The South African Cricket Board are demanding that Indian police hand over the tapes on which the allegations of match-fixing against Hansie Cronje and three of his team-mates have been based.
Despite transcripts of the conversation which allegedly took place between Cronje and London-based bookmaker Sanjay Chawla being widely circulated through the media, the actual tapes still remain in the possession of the New Delhi crime branch.
Cronje and the SACB have furiously defended their position, even though the Indian police have revealed they have more evidence against the quartet, which also includes Herschelle Gibbs, Nicky Boje and Pieter Strydom.

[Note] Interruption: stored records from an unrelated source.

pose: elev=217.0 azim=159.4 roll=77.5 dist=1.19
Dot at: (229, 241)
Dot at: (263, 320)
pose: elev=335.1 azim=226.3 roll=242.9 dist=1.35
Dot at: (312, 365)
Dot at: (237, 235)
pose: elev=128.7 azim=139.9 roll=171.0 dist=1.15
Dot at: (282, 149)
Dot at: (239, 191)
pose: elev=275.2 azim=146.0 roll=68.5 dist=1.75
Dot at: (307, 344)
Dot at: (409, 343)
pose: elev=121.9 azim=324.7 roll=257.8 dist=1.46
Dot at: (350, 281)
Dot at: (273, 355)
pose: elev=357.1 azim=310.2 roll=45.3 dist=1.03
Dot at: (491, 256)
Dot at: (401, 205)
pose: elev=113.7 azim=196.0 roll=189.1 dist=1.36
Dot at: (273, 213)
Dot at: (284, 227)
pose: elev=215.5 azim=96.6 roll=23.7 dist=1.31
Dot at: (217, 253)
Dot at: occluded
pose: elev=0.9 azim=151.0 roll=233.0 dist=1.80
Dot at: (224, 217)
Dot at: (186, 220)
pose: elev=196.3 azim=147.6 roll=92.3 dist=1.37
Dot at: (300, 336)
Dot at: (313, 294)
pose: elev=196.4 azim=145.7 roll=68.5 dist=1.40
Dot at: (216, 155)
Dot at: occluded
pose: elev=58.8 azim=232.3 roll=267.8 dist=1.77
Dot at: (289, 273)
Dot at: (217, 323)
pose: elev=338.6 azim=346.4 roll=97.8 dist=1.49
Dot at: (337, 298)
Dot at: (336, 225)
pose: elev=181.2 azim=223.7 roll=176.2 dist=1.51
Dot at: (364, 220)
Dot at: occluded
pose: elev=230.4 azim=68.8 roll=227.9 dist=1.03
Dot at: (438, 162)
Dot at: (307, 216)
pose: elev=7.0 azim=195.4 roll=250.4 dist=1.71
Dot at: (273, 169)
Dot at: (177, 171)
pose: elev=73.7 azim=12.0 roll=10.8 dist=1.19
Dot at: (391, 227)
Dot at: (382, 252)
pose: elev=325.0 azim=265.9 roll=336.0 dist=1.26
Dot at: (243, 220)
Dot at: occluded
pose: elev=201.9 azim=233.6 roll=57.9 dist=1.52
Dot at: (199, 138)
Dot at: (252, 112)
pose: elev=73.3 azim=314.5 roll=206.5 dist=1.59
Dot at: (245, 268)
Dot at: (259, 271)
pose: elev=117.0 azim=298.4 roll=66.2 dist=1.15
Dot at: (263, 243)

However, doubt has been cast as to whether the voice on the tapes is actually that of Cronje, and the SACB say they cannot act until it has been analysed.
In the meantime, the SACB insist no pressure will be put on any of the players to stand down from their international or domestic commitments.
Cronje, though, will definitely not be returning to India for two benefit games as scheduled later this month.
"We would not be prepared to put him through that," said Wilkinson.
"But we would never ask any of them to stand down on the basis of what we have heard so far."
Meanwhile, New Delhi Crime Branch chief Pradeep Srivastava said the police were in possession of evidence besides tapes of purported conversations between Cronje, Chawla and his associate Rajesh Kalra, who is currently in police custody.
"The continued association between Chawla and Cronje began long before their contacts in New Delhi," said Srivastava.
"We have more than just the tapes which are now sealed but what we have are not for discussion. Whatever evidence we have will be produced in court in due course."
The South African high commissioner to India, Maite Nkoane-Ramashaba, said the response from the Indian foreign ministry was "positive." South Africa have also requested a copy of the formal police charges filed against Cronje and three of his teammates.
"We have got an assurance that they will take good care of our request," Nkoane-Ramashaba said. "Our players are innocent until proven guilty."
In a statement, India's foreign ministry said police filed the case on the basis of evidence which they believe they will be able to sustain in a court of law.